The Present began with a simple realization: how can we 'live in the moment' when the moment changes every second?
Modern life gives us constant reference for the day. Clocks, calendars, alerts, deadlines. But the larger arc those moments belong to is usually left out.
The Present restores that larger arc.
It does not replace ordinary timekeeping. It adds back a scale of time that modern life rarely shows: the year as a continuous whole.
Why it exists
Ordinary clocks are built for coordination. They help us arrive, measure, schedule, respond.
The Present serves a different purpose.
It was designed for people who want time to feel less fragmented. Less like a stream of separate moments. More like something continuous, unfolding, and lived.

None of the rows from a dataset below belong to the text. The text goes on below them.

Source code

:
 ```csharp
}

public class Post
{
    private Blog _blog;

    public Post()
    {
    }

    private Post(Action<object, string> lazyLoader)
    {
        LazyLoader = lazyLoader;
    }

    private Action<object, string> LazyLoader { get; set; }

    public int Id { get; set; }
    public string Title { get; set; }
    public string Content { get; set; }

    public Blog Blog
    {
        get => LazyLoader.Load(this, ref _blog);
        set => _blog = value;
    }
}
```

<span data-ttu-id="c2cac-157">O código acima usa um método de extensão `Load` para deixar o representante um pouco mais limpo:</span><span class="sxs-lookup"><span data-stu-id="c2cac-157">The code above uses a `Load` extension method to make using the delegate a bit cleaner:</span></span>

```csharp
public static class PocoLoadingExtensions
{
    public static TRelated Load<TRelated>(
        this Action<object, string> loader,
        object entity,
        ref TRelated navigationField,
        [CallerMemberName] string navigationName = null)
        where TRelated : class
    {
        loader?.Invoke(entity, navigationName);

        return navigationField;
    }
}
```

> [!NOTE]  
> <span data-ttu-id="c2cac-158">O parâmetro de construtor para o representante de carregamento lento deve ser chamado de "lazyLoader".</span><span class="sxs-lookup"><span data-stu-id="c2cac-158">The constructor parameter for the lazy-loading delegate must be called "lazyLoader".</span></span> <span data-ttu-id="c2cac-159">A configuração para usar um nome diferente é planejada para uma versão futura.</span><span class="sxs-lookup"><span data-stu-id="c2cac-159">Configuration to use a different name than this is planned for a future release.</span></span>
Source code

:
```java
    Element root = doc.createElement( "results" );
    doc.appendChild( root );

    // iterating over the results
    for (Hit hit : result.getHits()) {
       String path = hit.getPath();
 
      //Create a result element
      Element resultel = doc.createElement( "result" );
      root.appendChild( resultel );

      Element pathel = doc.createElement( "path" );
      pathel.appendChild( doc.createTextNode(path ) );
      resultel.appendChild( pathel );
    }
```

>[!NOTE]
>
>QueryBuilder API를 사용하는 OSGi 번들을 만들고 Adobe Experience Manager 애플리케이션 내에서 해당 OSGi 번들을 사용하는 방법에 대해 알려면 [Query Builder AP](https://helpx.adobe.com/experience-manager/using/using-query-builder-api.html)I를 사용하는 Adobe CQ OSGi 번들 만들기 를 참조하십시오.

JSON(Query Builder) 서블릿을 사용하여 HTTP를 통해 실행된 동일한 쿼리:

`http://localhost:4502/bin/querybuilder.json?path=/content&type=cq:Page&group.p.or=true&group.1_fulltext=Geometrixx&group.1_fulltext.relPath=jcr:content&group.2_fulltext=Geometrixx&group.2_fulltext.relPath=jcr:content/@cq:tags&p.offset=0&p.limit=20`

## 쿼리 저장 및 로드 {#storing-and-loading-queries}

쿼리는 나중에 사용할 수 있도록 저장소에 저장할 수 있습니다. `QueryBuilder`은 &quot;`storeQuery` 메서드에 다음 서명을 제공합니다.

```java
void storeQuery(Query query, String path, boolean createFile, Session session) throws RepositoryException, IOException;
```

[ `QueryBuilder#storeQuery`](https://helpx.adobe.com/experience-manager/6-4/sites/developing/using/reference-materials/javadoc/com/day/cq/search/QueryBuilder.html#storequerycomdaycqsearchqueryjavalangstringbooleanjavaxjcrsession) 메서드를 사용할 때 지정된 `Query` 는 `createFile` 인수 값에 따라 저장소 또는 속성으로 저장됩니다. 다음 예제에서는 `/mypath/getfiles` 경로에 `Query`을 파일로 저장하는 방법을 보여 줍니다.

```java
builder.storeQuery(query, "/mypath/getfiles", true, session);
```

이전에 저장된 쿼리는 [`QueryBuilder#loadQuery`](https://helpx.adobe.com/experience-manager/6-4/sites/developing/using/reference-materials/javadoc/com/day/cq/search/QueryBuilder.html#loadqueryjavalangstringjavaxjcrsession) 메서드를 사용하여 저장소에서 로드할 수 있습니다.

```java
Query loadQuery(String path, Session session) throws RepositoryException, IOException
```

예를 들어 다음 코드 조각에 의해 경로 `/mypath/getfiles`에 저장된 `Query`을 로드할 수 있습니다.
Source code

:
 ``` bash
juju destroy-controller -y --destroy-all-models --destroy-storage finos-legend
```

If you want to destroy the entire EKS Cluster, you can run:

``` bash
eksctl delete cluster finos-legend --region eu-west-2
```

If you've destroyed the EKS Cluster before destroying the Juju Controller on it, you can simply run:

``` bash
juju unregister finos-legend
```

Seen at the scale of the year, the present changes.
It feels less fleeting.
Less compressed.
More grounded within something larger.
What changes
People who live with The Present describe a subtle but persistent shift. Less hurry. Clearer seasons. The feeling of having a friend in time. A wider horizon.
Not because time slows down. Because the present moment is finally seen against the year it belongs to.

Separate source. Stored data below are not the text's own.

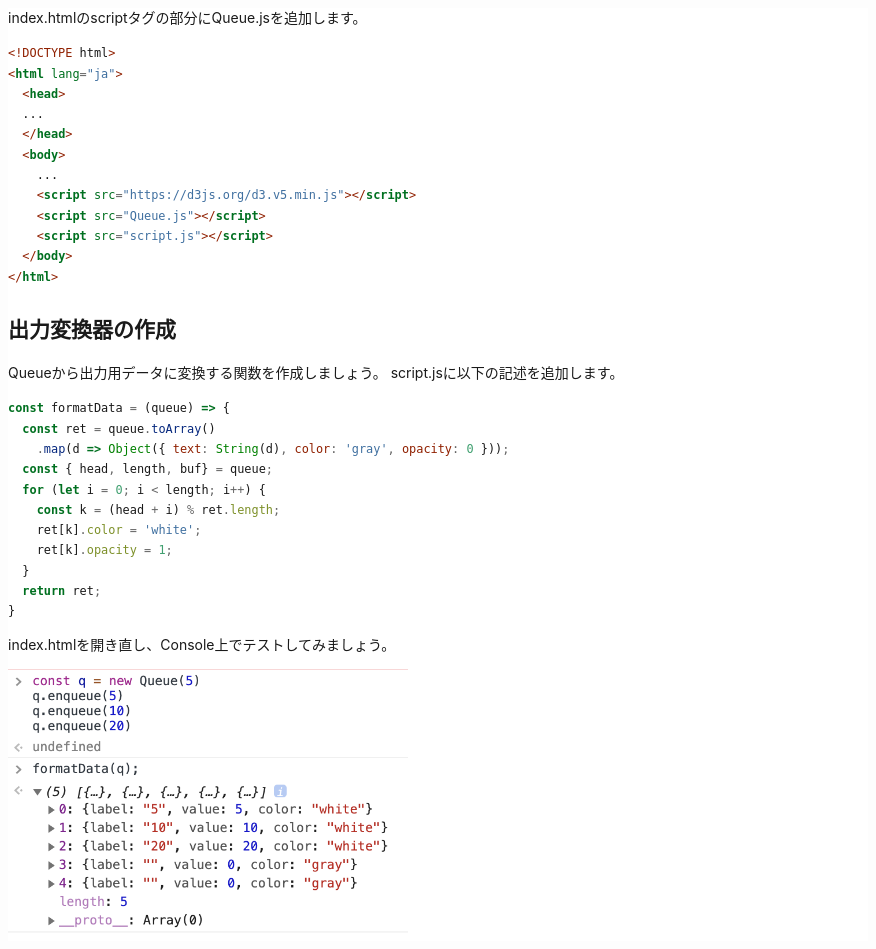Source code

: index.htmlのscriptタグの部分にQueue.jsを追加します。
```html
<!DOCTYPE html>
<html lang="ja">
  <head>
  ...
  </head>
  <body>
    ...
    <script src="https://d3js.org/d3.v5.min.js"></script>
    <script src="Queue.js"></script>
    <script src="script.js"></script>
  </body>
</html>

```

## 出力変換器の作成

Queueから出力用データに変換する関数を作成しましょう。
script.jsに以下の記述を追加します。

```js
const formatData = (queue) => {
  const ret = queue.toArray()
    .map(d => Object({ text: String(d), color: 'gray', opacity: 0 }));
  const { head, length, buf} = queue;
  for (let i = 0; i < length; i++) {
    const k = (head + i) % ret.length;
    ret[k].color = 'white';
    ret[k].opacity = 1;
  }
  return ret;
}
```

index.htmlを開き直し、Console上でテストしてみましょう。

<img src="img/formatData.png" width="400px">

In biology, daily rhythms are called circadian. Yearly rhythms are called circannual. We are attuned to both. Modern tools only make one of them visible.
The Present is designed to make the other one felt.
How it works
The Present is a silent, battery-powered wall clock with a single hand that completes one revolution every 365.24 days.
There are no apps, updates, notifications, or settings to manage.
It does not tell you what to do.
It does not ask for constant attention.
It hangs quietly in the room and lets the year remain visible as a whole.
Meet Scott Thrift, the person who makes each timepiece.

Ssong Yang and Scott Thrift with their daughter on her first birthday, Spring 2025.
About Scott Thrift
I'm Scott Thrift. I started The Present in 2012.
When I was six, I nearly drowned in a riptide off the coast of Florida. In the moment before I was rescued, something became very clear: I wasn't done yet.
I've spent the years since trying to understand what that meant. The Present is the closest I've come to an answer.
Before this, I spent over a decade as a filmmaker, co-founding the production company m ss ng p eces, documenting design processes on six continents, learning how the cut, the frame, and the rhythm of a scene can change what a moment means. Film taught me that time is not a fixed thing. It is shaped by the instrument that shows it.
In 2011, I built the first prototype of a clock with one hand that makes one full revolution per year. Over the next fourteen years, I made and shipped more than 10,000 of them to owners in 44 countries. I assemble every unit by hand in Burlington, Vermont, where I live with my wife Ssong and our daughter.
The thing that keeps me going is the letters. People write to tell me that something shifted. Not dramatically. Just enough. The year became real. The days stopped feeling interchangeable. They felt grounded in a new appreciation for time.
That's the why. I think life deserves a wider view.

Scott Thrift dancing on the bottom of the world in Antarctica, Winter 2012.
Scott Thrift with his daughter, Fall 2024.